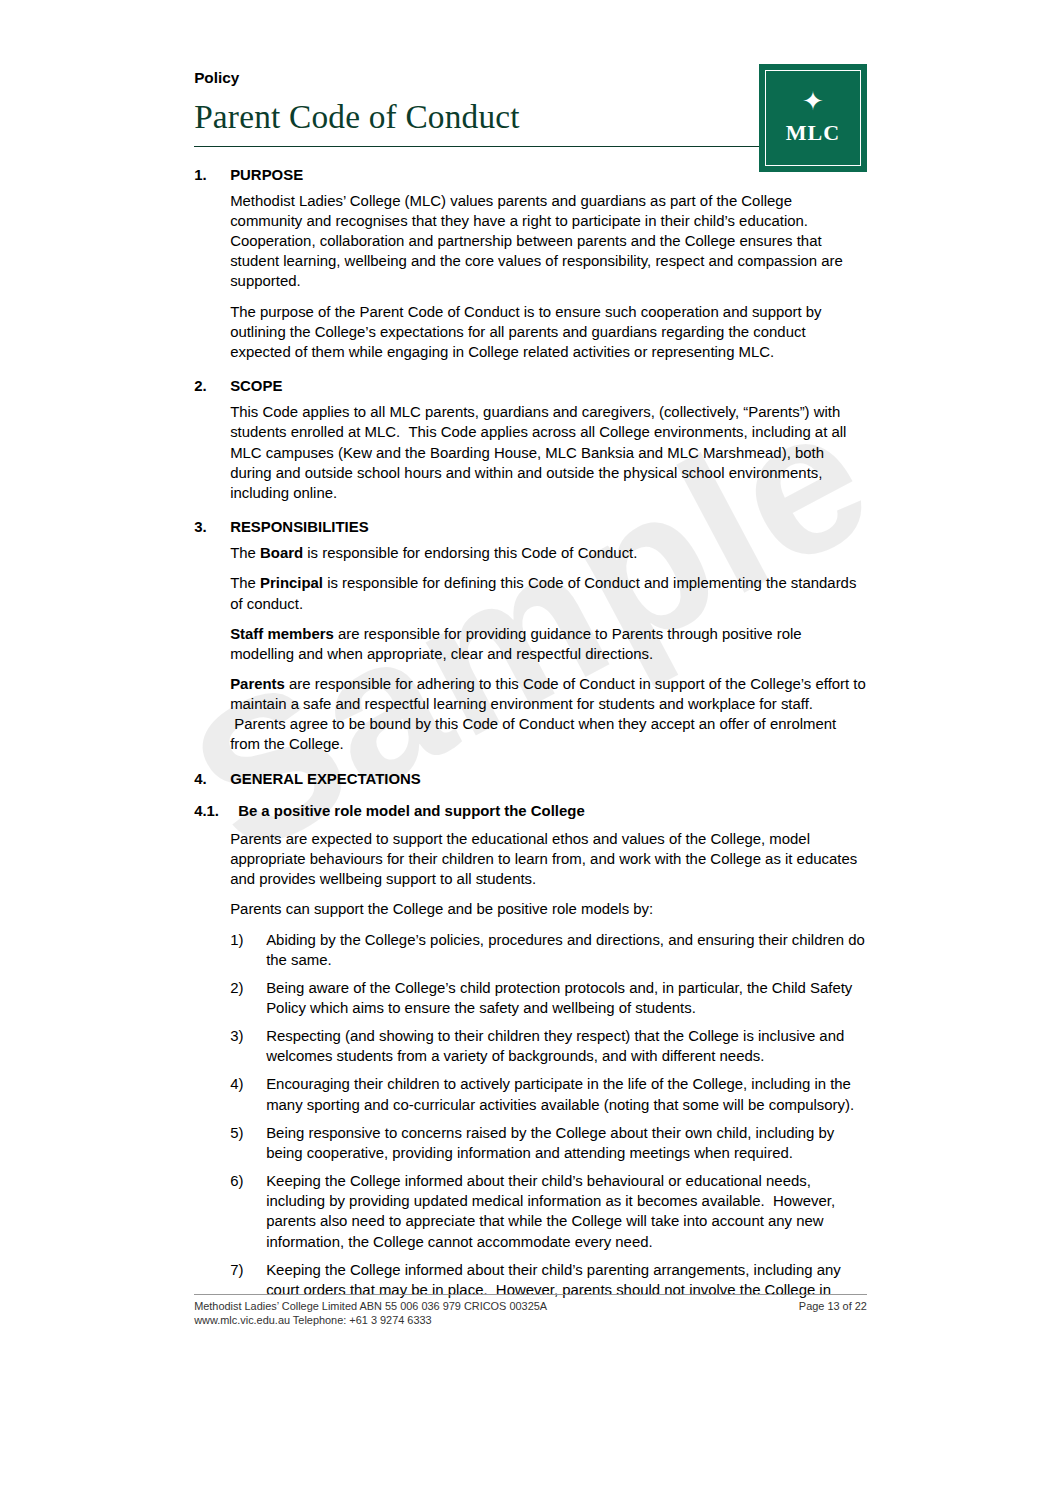Sample
✦
MLC
Policy
Parent Code of Conduct
1. PURPOSE
Methodist Ladies’ College (MLC) values parents and guardians as part of the College community and recognises that they have a right to participate in their child’s education. Cooperation, collaboration and partnership between parents and the College ensures that student learning, wellbeing and the core values of responsibility, respect and compassion are supported.
The purpose of the Parent Code of Conduct is to ensure such cooperation and support by outlining the College’s expectations for all parents and guardians regarding the conduct expected of them while engaging in College related activities or representing MLC.
2. SCOPE
This Code applies to all MLC parents, guardians and caregivers, (collectively, “Parents”) with students enrolled at MLC. This Code applies across all College environments, including at all MLC campuses (Kew and the Boarding House, MLC Banksia and MLC Marshmead), both during and outside school hours and within and outside the physical school environments, including online.
3. RESPONSIBILITIES
The Board is responsible for endorsing this Code of Conduct.
The Principal is responsible for defining this Code of Conduct and implementing the standards of conduct.
Staff members are responsible for providing guidance to Parents through positive role modelling and when appropriate, clear and respectful directions.
Parents are responsible for adhering to this Code of Conduct in support of the College’s effort to maintain a safe and respectful learning environment for students and workplace for staff. Parents agree to be bound by this Code of Conduct when they accept an offer of enrolment from the College.
4. GENERAL EXPECTATIONS
4.1. Be a positive role model and support the College
Parents are expected to support the educational ethos and values of the College, model appropriate behaviours for their children to learn from, and work with the College as it educates and provides wellbeing support to all students.
Parents can support the College and be positive role models by:
1) Abiding by the College’s policies, procedures and directions, and ensuring their children do the same.
2) Being aware of the College’s child protection protocols and, in particular, the Child Safety Policy which aims to ensure the safety and wellbeing of students.
3) Respecting (and showing to their children they respect) that the College is inclusive and welcomes students from a variety of backgrounds, and with different needs.
4) Encouraging their children to actively participate in the life of the College, including in the many sporting and co-curricular activities available (noting that some will be compulsory).
5) Being responsive to concerns raised by the College about their own child, including by being cooperative, providing information and attending meetings when required.
6) Keeping the College informed about their child’s behavioural or educational needs, including by providing updated medical information as it becomes available. However, parents also need to appreciate that while the College will take into account any new information, the College cannot accommodate every need.
7) Keeping the College informed about their child’s parenting arrangements, including any court orders that may be in place. However, parents should not involve the College in
Methodist Ladies’ College Limited ABN 55 006 036 979 CRICOS 00325A
www.mlc.vic.edu.au Telephone: +61 3 9274 6333
Page 13 of 22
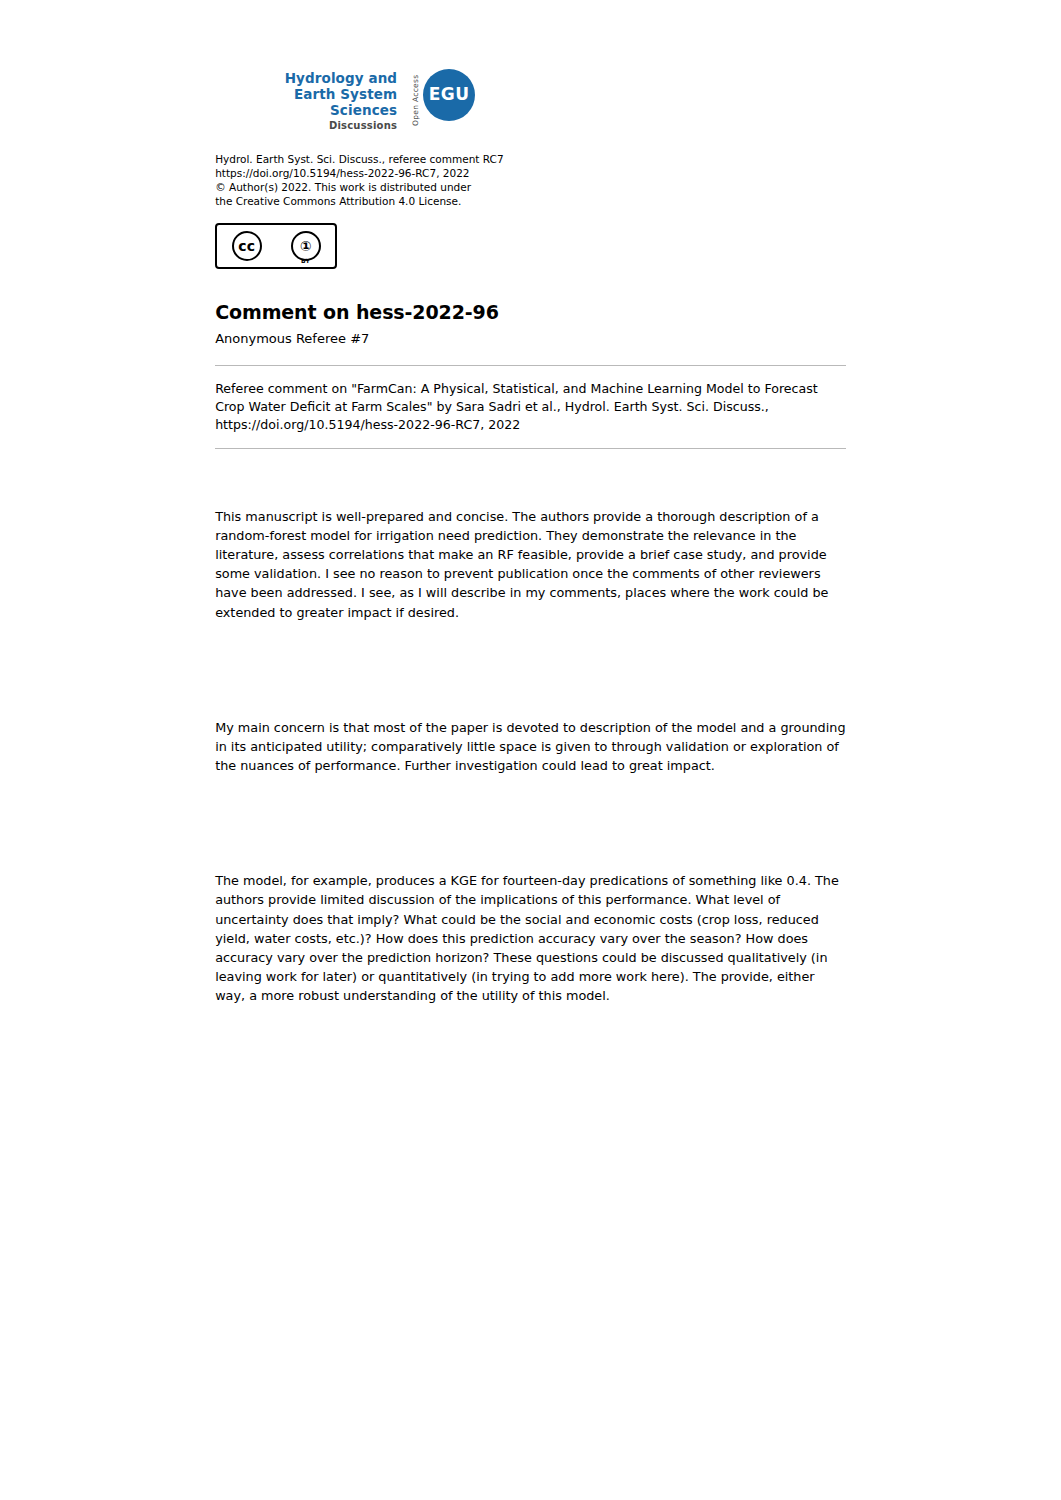Hydrology and
Earth System
Sciences
Discussions
Open Access
EGU
Hydrol. Earth Syst. Sci. Discuss., referee comment RC7
https://doi.org/10.5194/hess-2022-96-RC7, 2022
© Author(s) 2022. This work is distributed under
the Creative Commons Attribution 4.0 License.
cc
①
BY
Comment on hess-2022-96
Anonymous Referee #7
Referee comment on "FarmCan: A Physical, Statistical, and Machine Learning Model to Forecast Crop Water Deficit at Farm Scales" by Sara Sadri et al., Hydrol. Earth Syst. Sci. Discuss., https://doi.org/10.5194/hess-2022-96-RC7, 2022
This manuscript is well-prepared and concise. The authors provide a thorough description of a random-forest model for irrigation need prediction. They demonstrate the relevance in the literature, assess correlations that make an RF feasible, provide a brief case study, and provide some validation. I see no reason to prevent publication once the comments of other reviewers have been addressed. I see, as I will describe in my comments, places where the work could be extended to greater impact if desired.
My main concern is that most of the paper is devoted to description of the model and a grounding in its anticipated utility; comparatively little space is given to through validation or exploration of the nuances of performance. Further investigation could lead to great impact.
The model, for example, produces a KGE for fourteen-day predications of something like 0.4. The authors provide limited discussion of the implications of this performance. What level of uncertainty does that imply? What could be the social and economic costs (crop loss, reduced yield, water costs, etc.)? How does this prediction accuracy vary over the season? How does accuracy vary over the prediction horizon? These questions could be discussed qualitatively (in leaving work for later) or quantitatively (in trying to add more work here). The provide, either way, a more robust understanding of the utility of this model.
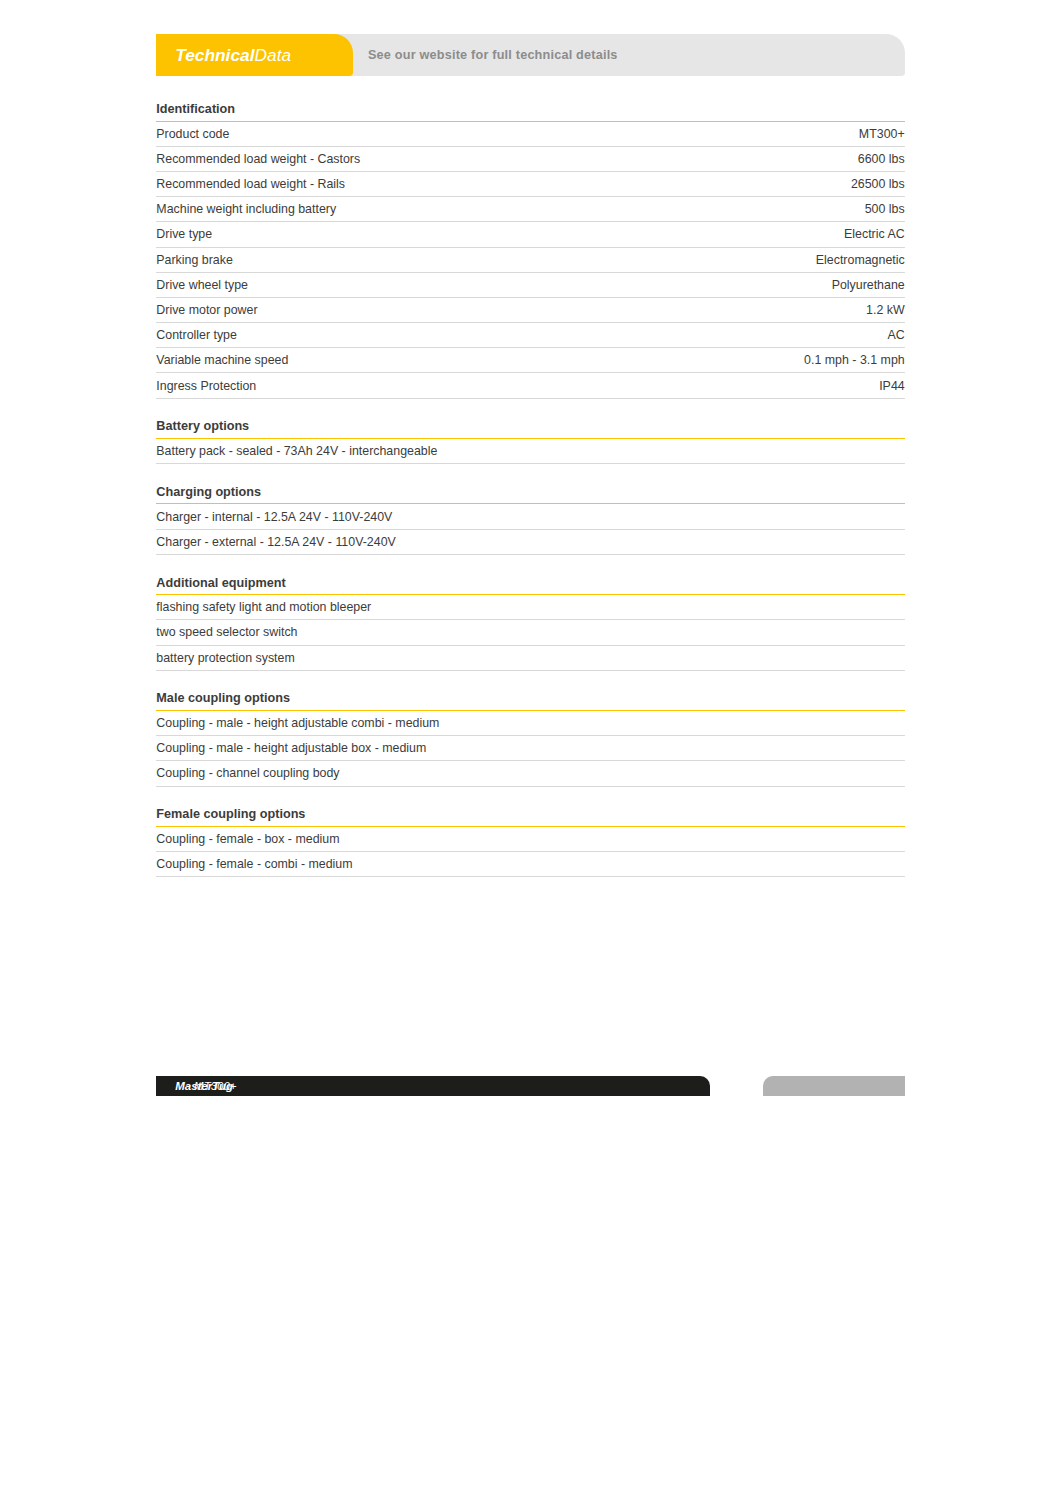See our website for full technical details
Technical Data
Identification
| Product code | MT300+ |
| Recommended load weight - Castors | 6600 lbs |
| Recommended load weight - Rails | 26500 lbs |
| Machine weight including battery | 500 lbs |
| Drive type | Electric AC |
| Parking brake | Electromagnetic |
| Drive wheel type | Polyurethane |
| Drive motor power | 1.2 kW |
| Controller type | AC |
| Variable machine speed | 0.1 mph - 3.1 mph |
| Ingress Protection | IP44 |
Battery options
| Battery pack - sealed - 73Ah 24V - interchangeable |
Charging options
| Charger - internal - 12.5A 24V - 110V-240V |
| Charger - external - 12.5A 24V - 110V-240V |
Additional equipment
| flashing safety light and motion bleeper |
| two speed selector switch |
| battery protection system |
Male coupling options
| Coupling - male - height adjustable combi - medium |
| Coupling - male - height adjustable box - medium |
| Coupling - channel coupling body |
Female coupling options
| Coupling - female - box - medium |
| Coupling - female - combi - medium |
MasterTug MT300+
┄┄┄┄┄┄┄┄┄┄┄┄┄┄┄┄┄┄┄┄
» **What is expected**
Each line from the one containing "Female coupling options" to the last line above must be returned exactly, and no line outside that range.

» **Written solution**
Female coupling options
| Coupling - female - box - medium |
| Coupling - female - combi - medium |
MasterTug MT300+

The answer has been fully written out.